* **Work order**: In the passage about Nebraska, which river separates Nebraska from Iowa?

Lincoln Nebraska is about as far from Phillips’ upbringing in LA as one can get. LA is in a basin with mountains to the east and an ocean to the west. Lincoln is on the edge of an ocean of corn, wheat, and soybeans to its west. Though Nebraska is mostly rural most of its people live within 50 miles of the Missouri River, which separates it from Iowa. It is an Agricultural state with three cities, Omaha, Lincoln, and Grand Island and hundreds of small towns. Many of those who populate the cities are essential rural folk who have relocated. Western boots and hats, especially outside of Omaha are common. Even in Omaha, no one looks twice at a cowboy hat or a pair of boots. It is a largely blue-collar, working-class state. Some of those blue collars are in Omaha and some are in Scottsbluff.

What most people probably do not know is that Omaha is also home to some of the poorest neighborhoods in the USA. Families who moved to Omaha to work in the beef business (in the 1950s and early 1960s, the Omaha stockyards seemed to stretch as far as the eye could see)  and the brewing industry were left with little to do after those businesses began to fail.  Jobs and families were replaced by well intended but ultimately cruel federal housing projects, welfare programs, freeways, riots, racism, single-parent households, and despair. The consequences of broken families is very real. I mention all this because of my experience, for a few years from the late 60s to the early 70s, in those neighborhoods, where I came to see some of the same conditions from which Phillips emerged in LA.

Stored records
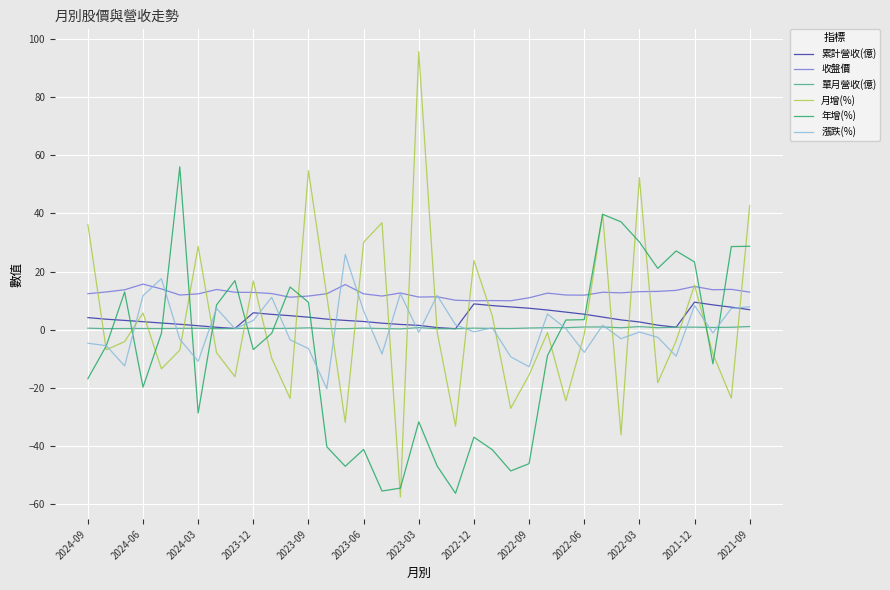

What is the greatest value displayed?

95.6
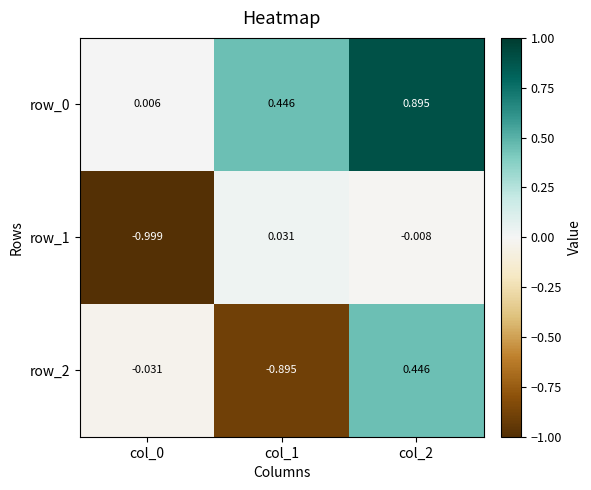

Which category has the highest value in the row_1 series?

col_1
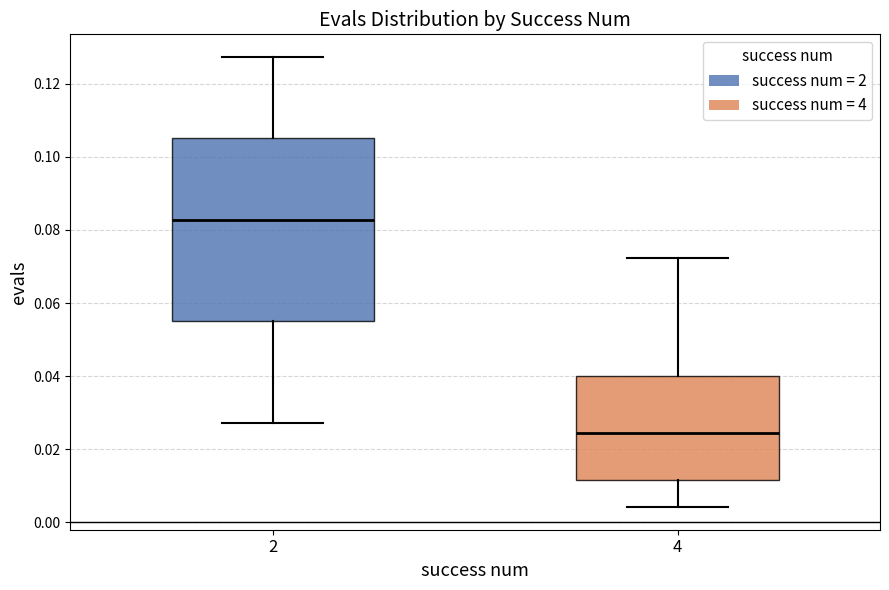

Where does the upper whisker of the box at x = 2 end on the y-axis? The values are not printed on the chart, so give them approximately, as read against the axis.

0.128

* **Exercise output**: The Missouri River.